Production: Large quantities of the approved vaccine are made.
Distribution: Vaccines are distributed to retail locations like Rite Aid to be administered to the public.
This is a simplified version of a complex process, but it gives you a good understanding of what a standard FDA vaccine approval process looks like.
EUA is slightly different, but consists of all the same steps, but not necessarily in the same linear order. Development of a vaccine during an EUA is the same as during the standard FDA process. In this case, COVID-19 was studied (on a global, never-before-seen scale) and companies like Pfizer, Moderna, Johnson & Johnson created vaccines. These companies then tested their vaccines in clinical trials under the supervision of the FDA. These trials followed the same practices as the standard process described above except in the EUA process, companies can ask the FDA to review the vaccine for EUA status before final long-term testing and information, that is required in the standard process, is complete. This means there are less long-term results for the FDA to review, but the information that is available is still thoroughly reviewed and includes the information needed to determine if a vaccine is safe.
Ultimately, for the FDA to grant a vaccine with EUA status it must determine if the vaccine’s benefits outweigh any possible risks. If the FDA determines that the information from the vaccine’s testing proves this, then an EUA is granted. The FDA then continues to work with the creator of the vaccine to ensure proper production and distribution.

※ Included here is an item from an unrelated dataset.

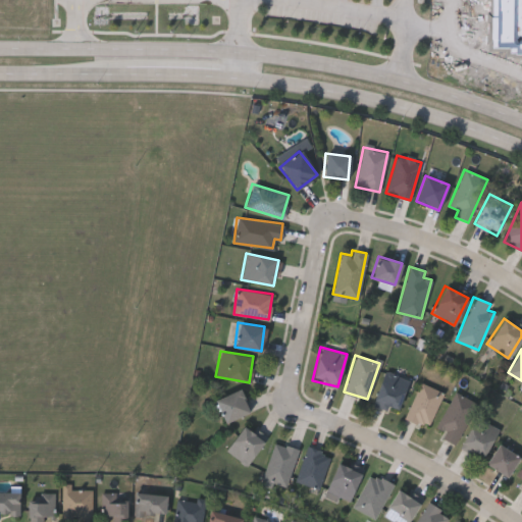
[(408,381),(396,412),(371,403),(384,371),(408,381)]
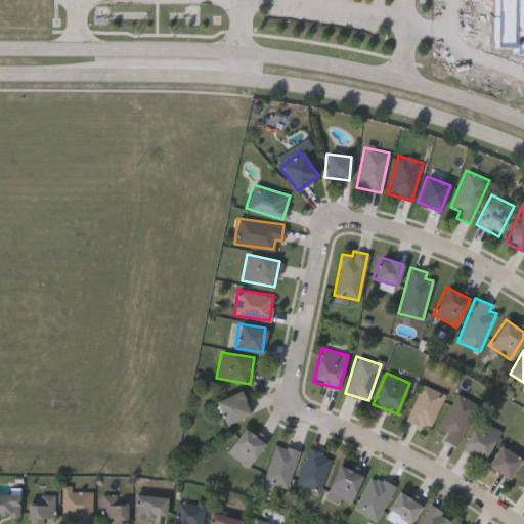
[(405,418),(422,384),(444,394),(428,428),(405,418)]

A vaccine’s monitoring and testing is not over once it receives EUA status. The long-term testing that is required to receive a standard license continues to be done and information from these long-term tests is collected and reviewed by the FDA. Pfizer was granted full FDA approval on August 13, 2021, and Moderna received full approval on February 1, 2022. It is expected that Johnson & Johnson and other COVID-19 vaccine developers will also seek standard FDA approval once these tests are complete.
Emergency Use Authorization (EUA) is a critical part of combating the spread and impact of COVID-19 in our communities. While it may be different than the standard FDA approval process, the information and consideration that go into granting EUAs ensure their safety before they are administered to consumers.